== Problem to work on ==
Set down the lines below without changes, everything from the line containing "wsletter y mantente informado" down to the end. Omit the pictures.

Items listed in a dataset

******

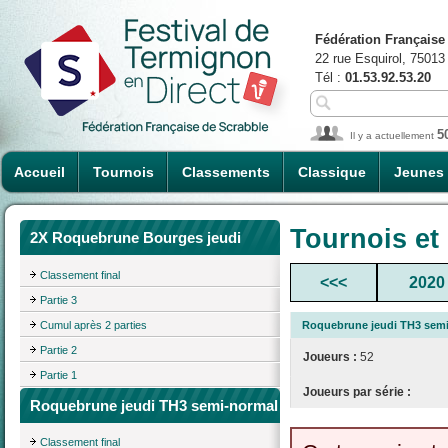
Fédération Française
22 rue Esquirol, 75013
Tél :
01.53.92.53.20
5
Il y a actuellement
Accueil
Tournois
Classements
Classique
Jeunes
Tournois et
2X Roquebrune Bourges jeudi
Classement final
<<<
2020
Partie 3
Cumul après 2 parties
Roquebrune jeudi TH3 sem
Partie 2
Joueurs :
52
Partie 1
Joueurs par série :
Roquebrune jeudi TH3 semi-normal
Classement final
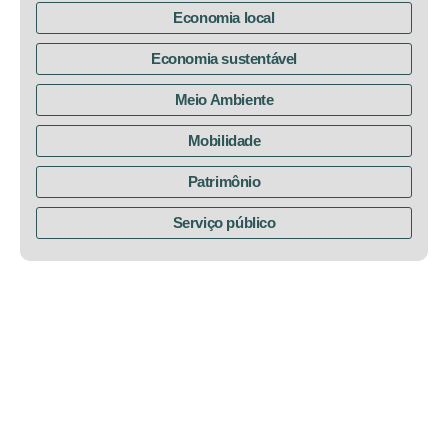
Economia local
Economia sustentável
Meio Ambiente
Mobilidade
Patrimônio
Serviço público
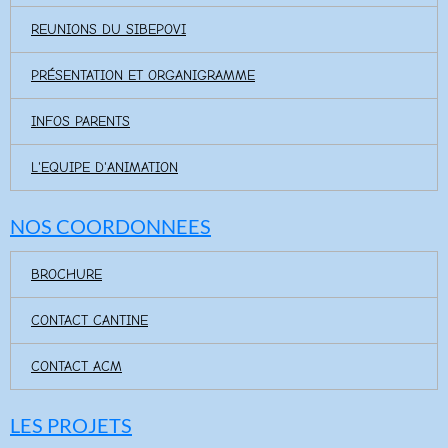
REUNIONS DU SIBEPOVI
PRÉSENTATION ET ORGANIGRAMME
INFOS PARENTS
L'EQUIPE D'ANIMATION
NOS COORDONNEES
BROCHURE
CONTACT CANTINE
CONTACT ACM
LES PROJETS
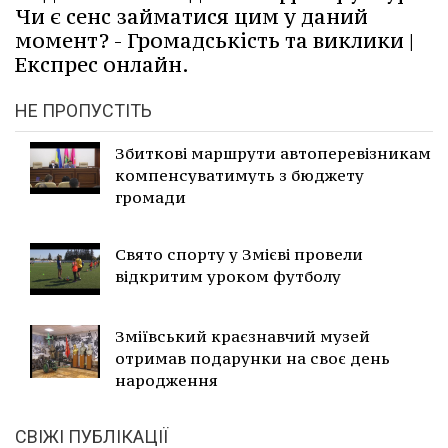
Чи є сенс займатися цим у даний
момент? - Громадськість та виклики |
Експрес онлайн.
НЕ ПРОПУСТІТЬ
Збиткові маршрути автоперевізникам
компенсуватимуть з бюджету
громади
Свято спорту у Змієві провели
відкритим уроком футболу
Зміївський краєзнавчий музей
отримав подарунки на своє день
народження
СВІЖІ ПУБЛІКАЦІЇ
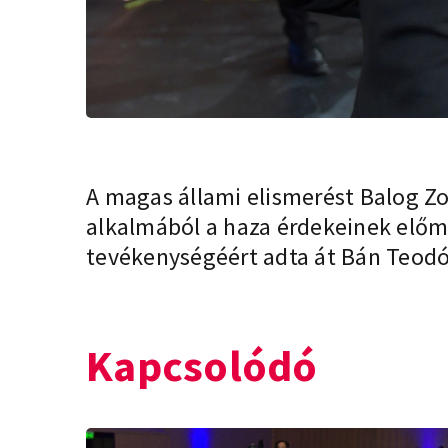
A magas állami elismerést Balog Zo
alkalmából a haza érdekeinek előm
tevékenységéért adta át Bán Teodó
Kapcsolódó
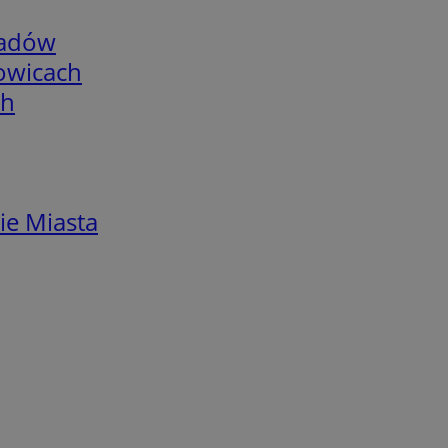
adów
łowicach
ch
ie Miasta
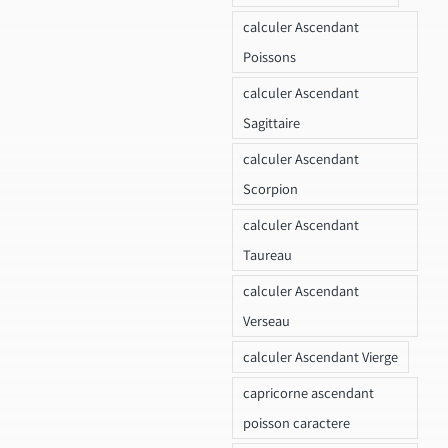
calculer Ascendant
Poissons
calculer Ascendant
Sagittaire
calculer Ascendant
Scorpion
calculer Ascendant
Taureau
calculer Ascendant
Verseau
calculer Ascendant Vierge
capricorne ascendant
poisson caractere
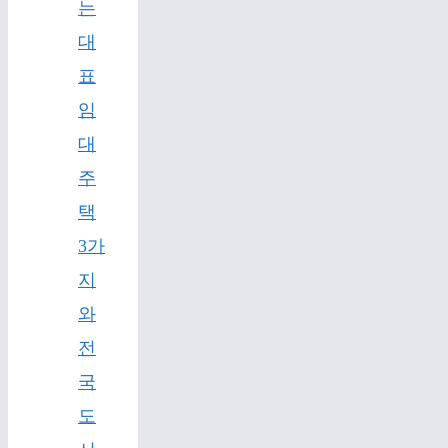
는
대
표
임
대
주
택
3가
지
와
전
국
도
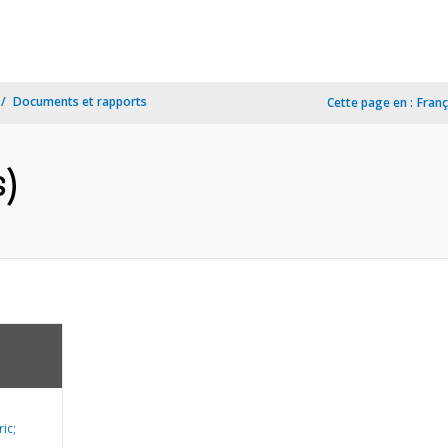
Documents et rapports
Cette page en :
Franç
)
ic;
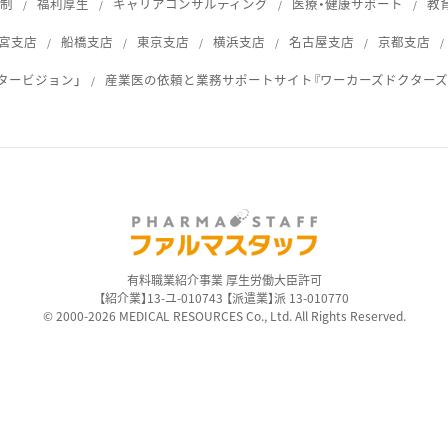
体制
福利厚生
キャリアコンサルティング
医療・健康サポート
教
宮支店
船橋支店
東京支店
横浜支店
名古屋支店
京都支店
タービジョン」
産業医の依頼と業務サポートサイト『ワーカーズドクターズ
ス
有料職業紹介事業 厚生労働大臣許可
【紹介業】13-ユ-010743 【派遣業】派 13-010770
© 2000-2026 MEDICAL RESOURCES Co., Ltd. All Rights Reserved.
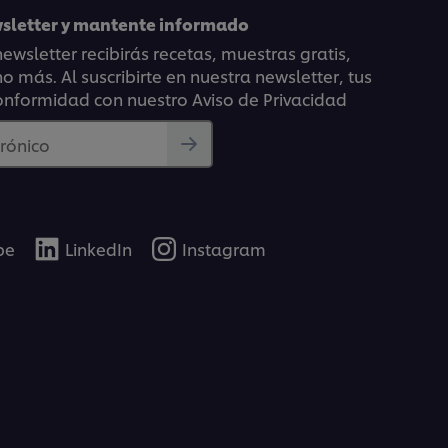
wsletter y mantente informado
ewsletter recibirás recetas, muestras gratis,
 más. Al suscribirte en nuestra newsletter, tus
onformidad con nuestro Aviso de Privacidad
trónico
be
LinkedIn
Instagram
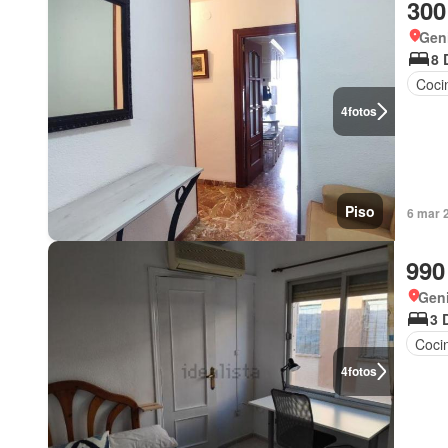
300
Geni
8 
Coci
4
fotos
Piso
6 mar 
990
Geni
3 
Coci
4
fotos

******

== Result of the task ==
wsletter y mantente informado
ewsletter recibirás recetas, muestras gratis,
 más. Al suscribirte en nuestra newsletter, tus
onformidad con nuestro Aviso de Privacidad
trónico
be
LinkedIn
Instagram
300
Geni
8 
Coci
4
fotos
Piso
6 mar 
990
Geni
3 
Coci
4
fotos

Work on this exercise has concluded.